Members of the public are invited to use the project app on their iPhone, iPad or any digital recorder to record short audio clips from different environments - such as a local park or a street - and upload them to add to the soundscape map with their opinion on how it makes them feel and why they recorded it.
Just head to the website on an Apple device and click the iSAY app link or search for “isay” from the app store.
The study aims to get a better understanding of what gives a place 'character' and how opinions and attitudes to sound environments vary.
PhD student Charlie Mydlarz, who is leading the study, explains: "We're asking people to record the sound of any environment they choose, and that includes both public and private spaces, so recordings could capture anything from a family car journey to a busy shopping centre.
"And by using everyday technology to get people involved, this has the potential to be the largest study of its kind. We'll be producing the first ever sound map purely for research purposes - the findings of which could have far reaching uses from psychological research to town planning."
While existing studies tend to focus on volume, with loud assumed noisy and undesirable and quiet as desirable, this study will investigate the idea that there is no such thing as 'noise', simply sound that is out-of-place or context.
For example, the sound of a busy street and shouting voices may be unpleasant and out-of-place in a quiet residential area but is an essential part of the 'atmosphere' and personality of a market.
Sound, especially in urban areas, is an increasingly important issue, as recent debates about potential noise levels from a third runway at Heathrow demonstrate. While there are many bodies concerned with how our environments look – how they sound has, until recently, often been overlooked.

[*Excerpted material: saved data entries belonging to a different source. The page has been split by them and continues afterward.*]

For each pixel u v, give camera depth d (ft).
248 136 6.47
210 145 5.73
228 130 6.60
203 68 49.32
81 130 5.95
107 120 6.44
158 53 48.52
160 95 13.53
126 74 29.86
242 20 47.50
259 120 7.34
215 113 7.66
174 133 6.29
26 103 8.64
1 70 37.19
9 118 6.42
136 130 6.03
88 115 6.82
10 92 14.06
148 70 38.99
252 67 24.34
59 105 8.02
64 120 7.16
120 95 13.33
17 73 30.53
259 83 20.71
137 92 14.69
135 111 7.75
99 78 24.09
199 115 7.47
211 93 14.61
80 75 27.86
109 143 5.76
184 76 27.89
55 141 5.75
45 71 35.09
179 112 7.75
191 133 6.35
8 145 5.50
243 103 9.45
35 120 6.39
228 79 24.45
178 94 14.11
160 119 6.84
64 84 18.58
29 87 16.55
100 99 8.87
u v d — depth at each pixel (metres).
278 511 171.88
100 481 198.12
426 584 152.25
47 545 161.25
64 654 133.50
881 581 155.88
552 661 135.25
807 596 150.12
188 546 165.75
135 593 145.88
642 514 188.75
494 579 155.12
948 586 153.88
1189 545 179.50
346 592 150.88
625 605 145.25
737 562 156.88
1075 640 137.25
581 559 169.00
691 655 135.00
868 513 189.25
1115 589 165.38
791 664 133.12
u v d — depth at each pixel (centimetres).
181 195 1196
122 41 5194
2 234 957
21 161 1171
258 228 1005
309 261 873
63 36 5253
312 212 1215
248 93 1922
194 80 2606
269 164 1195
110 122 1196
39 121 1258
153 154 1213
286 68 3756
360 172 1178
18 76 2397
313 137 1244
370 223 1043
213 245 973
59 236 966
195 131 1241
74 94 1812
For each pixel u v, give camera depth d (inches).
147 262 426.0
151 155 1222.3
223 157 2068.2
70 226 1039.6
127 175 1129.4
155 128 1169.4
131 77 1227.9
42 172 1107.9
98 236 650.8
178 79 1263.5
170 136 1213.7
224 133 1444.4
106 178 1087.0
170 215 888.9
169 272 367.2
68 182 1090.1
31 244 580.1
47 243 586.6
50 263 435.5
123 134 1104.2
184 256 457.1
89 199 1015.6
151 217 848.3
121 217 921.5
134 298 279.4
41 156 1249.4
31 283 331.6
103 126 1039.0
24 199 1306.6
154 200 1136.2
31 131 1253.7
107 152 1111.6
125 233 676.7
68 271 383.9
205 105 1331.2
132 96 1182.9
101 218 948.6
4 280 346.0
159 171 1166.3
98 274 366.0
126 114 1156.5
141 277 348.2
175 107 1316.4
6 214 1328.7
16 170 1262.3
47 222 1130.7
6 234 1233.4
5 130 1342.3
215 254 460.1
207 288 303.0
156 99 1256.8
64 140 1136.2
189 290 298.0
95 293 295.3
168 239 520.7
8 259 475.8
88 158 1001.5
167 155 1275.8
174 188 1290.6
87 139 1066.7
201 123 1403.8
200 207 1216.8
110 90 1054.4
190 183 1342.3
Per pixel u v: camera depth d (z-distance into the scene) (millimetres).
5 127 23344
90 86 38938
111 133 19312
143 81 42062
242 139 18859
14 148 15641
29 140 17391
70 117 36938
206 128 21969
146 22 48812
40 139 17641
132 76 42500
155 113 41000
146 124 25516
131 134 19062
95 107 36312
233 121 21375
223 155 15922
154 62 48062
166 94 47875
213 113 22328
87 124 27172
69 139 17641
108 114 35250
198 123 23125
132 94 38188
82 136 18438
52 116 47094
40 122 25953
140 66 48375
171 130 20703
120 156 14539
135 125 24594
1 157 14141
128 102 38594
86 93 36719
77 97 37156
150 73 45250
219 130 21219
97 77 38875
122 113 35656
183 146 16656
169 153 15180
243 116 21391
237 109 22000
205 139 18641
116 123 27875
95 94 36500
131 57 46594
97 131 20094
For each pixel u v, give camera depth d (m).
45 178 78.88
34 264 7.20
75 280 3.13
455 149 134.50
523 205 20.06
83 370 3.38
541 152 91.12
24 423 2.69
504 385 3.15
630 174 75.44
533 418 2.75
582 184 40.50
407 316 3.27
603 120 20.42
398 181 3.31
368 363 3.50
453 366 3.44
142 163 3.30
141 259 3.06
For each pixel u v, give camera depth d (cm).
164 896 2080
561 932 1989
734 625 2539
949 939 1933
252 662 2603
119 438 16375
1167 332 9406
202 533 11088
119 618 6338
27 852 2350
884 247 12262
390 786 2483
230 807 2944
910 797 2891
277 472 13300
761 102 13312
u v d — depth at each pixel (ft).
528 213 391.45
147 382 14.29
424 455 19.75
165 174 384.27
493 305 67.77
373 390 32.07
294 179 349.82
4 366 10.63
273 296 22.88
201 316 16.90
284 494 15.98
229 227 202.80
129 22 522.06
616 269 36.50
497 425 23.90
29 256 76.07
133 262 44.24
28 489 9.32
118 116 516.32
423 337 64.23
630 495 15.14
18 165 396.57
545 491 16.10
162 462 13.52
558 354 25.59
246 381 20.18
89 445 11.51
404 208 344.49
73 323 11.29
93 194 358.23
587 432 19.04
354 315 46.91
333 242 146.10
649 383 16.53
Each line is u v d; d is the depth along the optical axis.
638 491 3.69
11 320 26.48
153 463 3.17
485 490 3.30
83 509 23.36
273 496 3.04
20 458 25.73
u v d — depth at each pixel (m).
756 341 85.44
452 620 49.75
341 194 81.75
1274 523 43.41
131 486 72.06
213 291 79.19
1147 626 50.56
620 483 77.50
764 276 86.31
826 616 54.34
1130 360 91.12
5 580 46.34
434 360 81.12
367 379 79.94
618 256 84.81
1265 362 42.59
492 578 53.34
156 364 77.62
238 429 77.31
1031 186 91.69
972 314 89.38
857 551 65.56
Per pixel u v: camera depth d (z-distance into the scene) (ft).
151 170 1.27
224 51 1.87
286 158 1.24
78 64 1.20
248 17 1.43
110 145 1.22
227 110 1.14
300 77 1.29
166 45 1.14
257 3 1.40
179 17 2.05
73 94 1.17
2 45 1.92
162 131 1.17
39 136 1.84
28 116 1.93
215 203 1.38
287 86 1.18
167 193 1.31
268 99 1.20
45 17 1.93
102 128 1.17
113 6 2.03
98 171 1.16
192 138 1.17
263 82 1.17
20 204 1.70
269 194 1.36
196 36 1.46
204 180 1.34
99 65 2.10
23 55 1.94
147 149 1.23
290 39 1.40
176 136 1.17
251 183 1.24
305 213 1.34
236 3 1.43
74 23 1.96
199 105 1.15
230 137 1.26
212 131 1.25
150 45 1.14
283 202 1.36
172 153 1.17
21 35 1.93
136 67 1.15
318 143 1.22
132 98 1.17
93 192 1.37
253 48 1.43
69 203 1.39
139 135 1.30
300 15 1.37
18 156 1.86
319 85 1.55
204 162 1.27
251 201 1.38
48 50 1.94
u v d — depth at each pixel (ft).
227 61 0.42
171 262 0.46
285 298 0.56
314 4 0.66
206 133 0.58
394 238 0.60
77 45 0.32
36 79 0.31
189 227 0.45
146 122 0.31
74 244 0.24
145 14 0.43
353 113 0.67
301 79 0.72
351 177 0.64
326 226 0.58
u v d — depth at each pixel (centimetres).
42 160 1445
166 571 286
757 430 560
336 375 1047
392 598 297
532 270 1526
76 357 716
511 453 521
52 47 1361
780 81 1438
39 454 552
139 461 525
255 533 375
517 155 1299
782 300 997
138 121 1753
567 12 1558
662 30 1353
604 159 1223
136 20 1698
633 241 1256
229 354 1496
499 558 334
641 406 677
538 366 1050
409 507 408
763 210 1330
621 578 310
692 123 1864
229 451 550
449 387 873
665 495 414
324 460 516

With more people living in cities, urban areas being redesigned and new technologies such as electric or hybrid cars offering the potential for quieter streets, there is a need to reassess our understanding of 'noise'.
This sound map of Britain could be useful in a variety of ways, for example, for urban planners or people checking out an area ahead of buying a house.
In raising awareness of how our sound environment influences us, researchers hope that participants will embrace a new 'language of sound'. For example, rather than 'landmarks' and 'landscapes' we might describe distinctive features of our sound environment or 'soundscapes', as 'soundmarks' and value them as highly as an attractive country vista or dramatic urban skyline.